Sunlight is the most visible and obvious source of comfort in the environment. This natural proclivity for the sun has the beneficial results of warmth and vitamin D synthesis but also can produce pathologic consequences. Few effects of sun exposure beyond those affecting the skin have been identified, but cutaneous exposure to sunlight can evoke immunosuppressive responses and genetic changes that may be relevant to the pathogenesis of nonmelanoma skin cancer and perhaps infections such as herpes simplex.

The UV spectrum is arbitrarily divided into three major segments: C, B, and A. This includes the wavelengths between 10 and 400 nm. Ultraviolet C (UV-C) consists of wavelengths between 10 and 290 nm and does not reach the earth because of its absorption by stratospheric ozone. These wavelengths are not a cause of photosensitivity except in occupational settings where artificial sources of this energy are employed¾e.g., for germicidal effects.

The energy possessed by photons in the visible spectrum is not capable of damaging human skin in the absence of a photosensitizing chemical. The absorption of energy is critical to the development of photosensitivity. Thus the absorption spectrum of a molecule is defined as the range of wavelengths absorbed by it, whereas the action spectrum for an effect of incident radiation is defined as the range of wavelengths that evoke the response.

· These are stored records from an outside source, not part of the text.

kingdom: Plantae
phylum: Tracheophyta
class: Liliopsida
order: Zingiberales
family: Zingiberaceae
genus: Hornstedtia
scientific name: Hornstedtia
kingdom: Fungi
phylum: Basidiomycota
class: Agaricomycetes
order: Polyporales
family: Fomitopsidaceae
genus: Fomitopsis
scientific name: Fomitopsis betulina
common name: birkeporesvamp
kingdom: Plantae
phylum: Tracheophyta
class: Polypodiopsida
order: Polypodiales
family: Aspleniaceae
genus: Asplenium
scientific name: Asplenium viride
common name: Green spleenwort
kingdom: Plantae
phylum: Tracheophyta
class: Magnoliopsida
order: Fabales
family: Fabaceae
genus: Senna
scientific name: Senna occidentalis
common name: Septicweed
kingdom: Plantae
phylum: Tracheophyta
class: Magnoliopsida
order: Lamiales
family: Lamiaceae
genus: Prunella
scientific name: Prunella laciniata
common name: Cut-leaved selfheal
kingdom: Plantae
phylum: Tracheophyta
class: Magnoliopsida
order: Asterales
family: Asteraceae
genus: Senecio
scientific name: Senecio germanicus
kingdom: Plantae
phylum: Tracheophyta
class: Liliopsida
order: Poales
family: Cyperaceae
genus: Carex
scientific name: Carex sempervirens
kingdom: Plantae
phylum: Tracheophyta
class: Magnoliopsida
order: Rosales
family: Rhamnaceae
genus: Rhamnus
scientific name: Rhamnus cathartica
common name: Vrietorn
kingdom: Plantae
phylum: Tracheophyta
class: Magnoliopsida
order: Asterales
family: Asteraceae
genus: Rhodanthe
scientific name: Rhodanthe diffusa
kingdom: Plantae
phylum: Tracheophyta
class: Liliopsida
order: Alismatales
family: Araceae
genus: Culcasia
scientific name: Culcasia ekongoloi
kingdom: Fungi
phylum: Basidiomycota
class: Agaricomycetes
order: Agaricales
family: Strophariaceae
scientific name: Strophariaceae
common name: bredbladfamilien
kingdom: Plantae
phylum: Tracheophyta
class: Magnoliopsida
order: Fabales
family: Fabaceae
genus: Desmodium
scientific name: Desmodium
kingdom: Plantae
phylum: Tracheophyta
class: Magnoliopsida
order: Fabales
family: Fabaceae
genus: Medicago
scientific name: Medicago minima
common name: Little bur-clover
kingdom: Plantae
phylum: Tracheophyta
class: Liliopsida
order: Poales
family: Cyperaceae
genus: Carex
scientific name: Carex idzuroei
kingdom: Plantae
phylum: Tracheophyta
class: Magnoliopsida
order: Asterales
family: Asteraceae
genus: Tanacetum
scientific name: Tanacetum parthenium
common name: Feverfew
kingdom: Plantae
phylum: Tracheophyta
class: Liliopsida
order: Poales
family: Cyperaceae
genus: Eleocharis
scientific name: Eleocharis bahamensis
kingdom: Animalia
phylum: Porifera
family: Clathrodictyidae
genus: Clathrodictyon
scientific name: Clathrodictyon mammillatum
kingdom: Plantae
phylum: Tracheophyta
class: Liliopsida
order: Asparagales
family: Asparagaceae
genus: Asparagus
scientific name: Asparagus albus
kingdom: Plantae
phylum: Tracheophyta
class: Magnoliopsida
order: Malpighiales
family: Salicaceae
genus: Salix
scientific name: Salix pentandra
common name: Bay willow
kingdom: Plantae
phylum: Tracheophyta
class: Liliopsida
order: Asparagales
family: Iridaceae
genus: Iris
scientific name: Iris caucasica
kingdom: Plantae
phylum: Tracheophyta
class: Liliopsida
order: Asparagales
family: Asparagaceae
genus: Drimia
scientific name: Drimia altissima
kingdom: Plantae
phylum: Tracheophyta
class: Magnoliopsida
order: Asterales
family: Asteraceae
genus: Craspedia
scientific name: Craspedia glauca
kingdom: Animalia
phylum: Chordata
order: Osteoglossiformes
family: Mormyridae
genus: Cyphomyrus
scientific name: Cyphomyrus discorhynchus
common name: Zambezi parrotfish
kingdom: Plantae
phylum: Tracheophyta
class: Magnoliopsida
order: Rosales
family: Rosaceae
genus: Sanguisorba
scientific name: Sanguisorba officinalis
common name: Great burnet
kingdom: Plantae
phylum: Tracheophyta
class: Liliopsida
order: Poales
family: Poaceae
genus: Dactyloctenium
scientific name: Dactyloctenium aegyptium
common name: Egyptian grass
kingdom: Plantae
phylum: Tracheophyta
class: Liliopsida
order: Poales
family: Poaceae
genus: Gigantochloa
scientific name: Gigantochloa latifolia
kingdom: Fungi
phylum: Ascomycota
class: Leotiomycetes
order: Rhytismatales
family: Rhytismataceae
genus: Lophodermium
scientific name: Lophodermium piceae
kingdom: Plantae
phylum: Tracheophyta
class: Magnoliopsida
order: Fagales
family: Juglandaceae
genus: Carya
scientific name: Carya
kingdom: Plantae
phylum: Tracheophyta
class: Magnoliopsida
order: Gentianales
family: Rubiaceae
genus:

Photosensitivity occurs when a photon-absorbing chemical (chromophore) present in the skin absorbs incident energy, becomes excited, and transfers the absorbed energy to various structures or to oxygen. The absorbed energy must be dissipated by processes including heat, fluorescence, and phosphorescence. It is important to emphasize that absorption spectra and action spectra need not be superimposable, but there must be overlap at some point to produce photosensitization.